Description of the task:
Wherever a line in the records contains the word "pixels", return that line.

(Beginning of Records for this exercise)

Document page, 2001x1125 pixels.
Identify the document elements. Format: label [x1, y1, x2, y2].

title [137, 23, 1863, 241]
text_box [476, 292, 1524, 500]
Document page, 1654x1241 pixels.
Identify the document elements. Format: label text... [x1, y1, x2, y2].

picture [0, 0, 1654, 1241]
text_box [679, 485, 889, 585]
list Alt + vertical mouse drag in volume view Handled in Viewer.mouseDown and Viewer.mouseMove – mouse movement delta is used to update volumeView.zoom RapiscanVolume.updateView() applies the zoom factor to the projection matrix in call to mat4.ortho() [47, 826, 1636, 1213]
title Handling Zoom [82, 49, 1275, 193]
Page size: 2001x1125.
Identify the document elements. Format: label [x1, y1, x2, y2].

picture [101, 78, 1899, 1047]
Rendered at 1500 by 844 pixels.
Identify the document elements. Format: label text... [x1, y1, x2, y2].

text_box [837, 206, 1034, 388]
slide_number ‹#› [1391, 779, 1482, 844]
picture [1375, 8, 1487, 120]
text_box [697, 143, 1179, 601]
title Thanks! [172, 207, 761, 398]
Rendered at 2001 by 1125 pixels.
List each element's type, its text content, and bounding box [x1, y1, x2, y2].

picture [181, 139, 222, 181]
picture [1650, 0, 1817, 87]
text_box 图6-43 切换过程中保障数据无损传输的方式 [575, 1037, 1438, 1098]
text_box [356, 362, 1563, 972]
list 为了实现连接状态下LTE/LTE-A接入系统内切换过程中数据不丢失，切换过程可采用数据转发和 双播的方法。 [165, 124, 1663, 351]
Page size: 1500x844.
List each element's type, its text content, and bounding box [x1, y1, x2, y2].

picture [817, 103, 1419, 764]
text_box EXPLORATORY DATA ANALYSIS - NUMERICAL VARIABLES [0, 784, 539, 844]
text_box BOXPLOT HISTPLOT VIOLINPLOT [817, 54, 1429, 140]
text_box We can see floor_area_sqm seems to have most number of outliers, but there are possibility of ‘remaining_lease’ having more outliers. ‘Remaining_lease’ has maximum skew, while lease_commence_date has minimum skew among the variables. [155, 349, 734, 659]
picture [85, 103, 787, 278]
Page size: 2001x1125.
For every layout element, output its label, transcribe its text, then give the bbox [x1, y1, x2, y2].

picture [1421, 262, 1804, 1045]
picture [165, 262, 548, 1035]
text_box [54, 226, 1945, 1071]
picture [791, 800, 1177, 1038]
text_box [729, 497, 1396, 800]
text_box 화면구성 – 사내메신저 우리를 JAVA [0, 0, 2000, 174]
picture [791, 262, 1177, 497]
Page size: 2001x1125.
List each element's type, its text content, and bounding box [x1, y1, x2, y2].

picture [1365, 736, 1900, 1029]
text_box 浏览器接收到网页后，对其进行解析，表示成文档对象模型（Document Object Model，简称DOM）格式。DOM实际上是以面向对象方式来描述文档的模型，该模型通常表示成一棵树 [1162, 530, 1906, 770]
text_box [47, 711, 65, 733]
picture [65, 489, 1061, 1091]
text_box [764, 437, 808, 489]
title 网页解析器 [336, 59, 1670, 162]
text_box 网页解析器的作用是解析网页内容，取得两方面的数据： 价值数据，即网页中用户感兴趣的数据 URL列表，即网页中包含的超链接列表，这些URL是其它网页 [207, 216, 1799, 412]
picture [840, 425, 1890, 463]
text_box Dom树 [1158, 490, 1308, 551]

(End of Records for this exercise)

Answer space:
Document page, 2001x1125 pixels.
Document page, 1654x1241 pixels.
Rendered at 1500 by 844 pixels.
Rendered at 2001 by 1125 pixels.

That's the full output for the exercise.